Ruth functions better in the morning so we’ve arranged for me to be at her house by nine. I walk over there real slow, enjoying that everyone else is either dragging kids to school or rushing to get to their job, all fresh out of the shower, stinking of perfume and aftershave and all the other chemical crap people wash down the pipes to pollute the water supply. I know it’s wrong but I can’t help thinking that now I’m a multimillionaire I could live my w
hole life without ever having to do any of that shit.
The streets are still wet from overnight rain and the air is damp and chill and grey clouds block the sunshine every few minutes. I picture you, the young woman who became my mother but never my mom, making the same journey thirty-some years before, your long hippy dress trailing in the dirt, beads jangling on your wrist. You stop to hug one of the big old trees that are evenly spaced along both sides of Ruth’s street. But all that turns out to be a false imagining. You only started to dress like a hippy after you moved to Scotland, as a kind of disguise. In my experience, disguises only make people stand out more; you only have to watch the Z-list TV stars shuffling self-consciously along Hermosa boardwalk in their big-hat-and-shades disguises while every normal person is hatless and relaxed to know what I mean. I guess they want people to look at them really or else they wouldn’t be on TV in the first place. Even I could have told you that dressing like a Deadhead was never going to stop my dad finding you.

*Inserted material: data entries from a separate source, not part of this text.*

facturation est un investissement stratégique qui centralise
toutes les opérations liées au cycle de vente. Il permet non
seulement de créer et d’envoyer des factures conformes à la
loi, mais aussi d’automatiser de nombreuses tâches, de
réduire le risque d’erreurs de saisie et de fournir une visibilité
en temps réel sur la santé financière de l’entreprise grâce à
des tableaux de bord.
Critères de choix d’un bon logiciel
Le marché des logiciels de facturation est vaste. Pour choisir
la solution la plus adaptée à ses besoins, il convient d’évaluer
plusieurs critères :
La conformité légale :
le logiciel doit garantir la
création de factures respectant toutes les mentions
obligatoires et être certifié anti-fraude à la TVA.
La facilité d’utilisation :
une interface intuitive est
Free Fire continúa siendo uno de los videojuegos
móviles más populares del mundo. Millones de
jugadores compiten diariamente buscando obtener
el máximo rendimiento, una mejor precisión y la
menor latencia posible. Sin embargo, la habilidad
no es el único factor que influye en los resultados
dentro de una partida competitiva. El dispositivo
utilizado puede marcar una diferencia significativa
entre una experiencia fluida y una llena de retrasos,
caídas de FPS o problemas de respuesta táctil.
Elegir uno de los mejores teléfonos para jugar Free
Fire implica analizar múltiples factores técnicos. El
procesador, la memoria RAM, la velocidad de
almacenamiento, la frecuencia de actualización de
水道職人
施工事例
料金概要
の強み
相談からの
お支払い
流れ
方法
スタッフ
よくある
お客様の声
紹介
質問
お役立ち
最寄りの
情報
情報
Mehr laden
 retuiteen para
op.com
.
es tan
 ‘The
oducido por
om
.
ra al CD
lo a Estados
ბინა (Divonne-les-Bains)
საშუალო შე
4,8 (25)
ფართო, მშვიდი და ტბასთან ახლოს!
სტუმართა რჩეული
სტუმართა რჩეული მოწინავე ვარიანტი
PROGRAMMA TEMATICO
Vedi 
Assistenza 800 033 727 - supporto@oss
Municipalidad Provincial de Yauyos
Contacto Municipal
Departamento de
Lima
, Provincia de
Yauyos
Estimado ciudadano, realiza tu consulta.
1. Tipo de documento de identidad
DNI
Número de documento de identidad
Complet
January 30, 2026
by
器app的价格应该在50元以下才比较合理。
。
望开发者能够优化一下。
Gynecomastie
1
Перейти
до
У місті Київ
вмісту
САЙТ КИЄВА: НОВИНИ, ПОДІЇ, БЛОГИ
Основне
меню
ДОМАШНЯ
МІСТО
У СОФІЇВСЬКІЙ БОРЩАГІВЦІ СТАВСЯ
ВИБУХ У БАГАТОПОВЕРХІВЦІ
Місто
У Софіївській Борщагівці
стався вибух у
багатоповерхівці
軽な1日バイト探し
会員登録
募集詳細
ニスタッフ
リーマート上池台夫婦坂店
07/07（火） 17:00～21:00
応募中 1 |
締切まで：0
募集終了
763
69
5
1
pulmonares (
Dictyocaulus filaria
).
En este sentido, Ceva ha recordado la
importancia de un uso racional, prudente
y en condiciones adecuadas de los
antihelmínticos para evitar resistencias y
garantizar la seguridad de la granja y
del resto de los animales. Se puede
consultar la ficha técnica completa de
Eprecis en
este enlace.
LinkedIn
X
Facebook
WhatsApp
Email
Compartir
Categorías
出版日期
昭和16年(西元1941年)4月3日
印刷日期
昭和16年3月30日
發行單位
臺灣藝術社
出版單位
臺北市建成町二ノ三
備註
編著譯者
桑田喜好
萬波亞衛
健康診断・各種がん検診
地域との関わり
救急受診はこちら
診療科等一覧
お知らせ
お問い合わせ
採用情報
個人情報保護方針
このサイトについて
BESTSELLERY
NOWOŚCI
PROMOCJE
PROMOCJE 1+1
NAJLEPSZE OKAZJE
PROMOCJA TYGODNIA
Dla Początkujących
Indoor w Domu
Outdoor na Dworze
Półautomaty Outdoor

If I was nervous to meet Mrs C, then the words don’t exist to describe how I feel on my way to Ruth Williams’s house, and that’s because Ruth is the first person I ever met, not counting my dad and Marsha Ray, who knew you really well.
Ruth doesn’t shout at me through the door like Mrs C did. In fairness to Mrs C, she didn’t know I was coming whereas Ruth does. She opens her door with a wide smile and holds a hand out for me to shake. When our hands connect, one of us is trembling and I can’t be sure it isn’t me. I’m grateful she doesn’t attempt any awkward observations about which parent I resemble most, just lets me be myself and only compares me to the version of me she met when I was very small. My anxiety eases off a little.
Her living room has a huge fireplace and the furnishings are minimal compared to Mrs C’s clutter. I wonder if it’s a gas fire that can be lit easily like the one we have in RB. It’s supposed to be summer, but I am really feeling the cold. But I guess I can’t just walk into a stranger’s home and insist they light the fire. All I can do is stare at it hopefully.